● EXERCISE:
Extract exactly and only the lines of the data below, starting at the line with "284 84 3953" and stopping after the final line.

· · · · ·

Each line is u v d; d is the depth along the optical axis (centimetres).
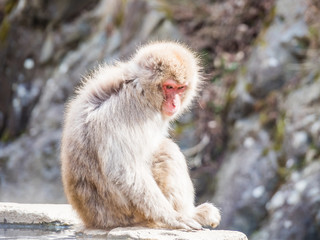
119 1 4800
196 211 1809
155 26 4494
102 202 1716
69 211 1991
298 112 3728
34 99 4981
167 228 1659
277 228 3419
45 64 4994
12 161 4622
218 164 4053
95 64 4666
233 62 4384
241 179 3728
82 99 1783
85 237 1697
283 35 4056
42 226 1923
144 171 1689
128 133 1686
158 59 1772
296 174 3525
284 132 3722
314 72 3872
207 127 4169
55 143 4556
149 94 1759
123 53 4525
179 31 4509
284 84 3953
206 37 4528
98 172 1698
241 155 3853
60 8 4959
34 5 4997
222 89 4281
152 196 1659
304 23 4066
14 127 4978
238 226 3606
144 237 1541
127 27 4625
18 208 1969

· · · · ·

● FINAL ANSWER:
284 84 3953
206 37 4528
98 172 1698
241 155 3853
60 8 4959
34 5 4997
222 89 4281
152 196 1659
304 23 4066
14 127 4978
238 226 3606
144 237 1541
127 27 4625
18 208 1969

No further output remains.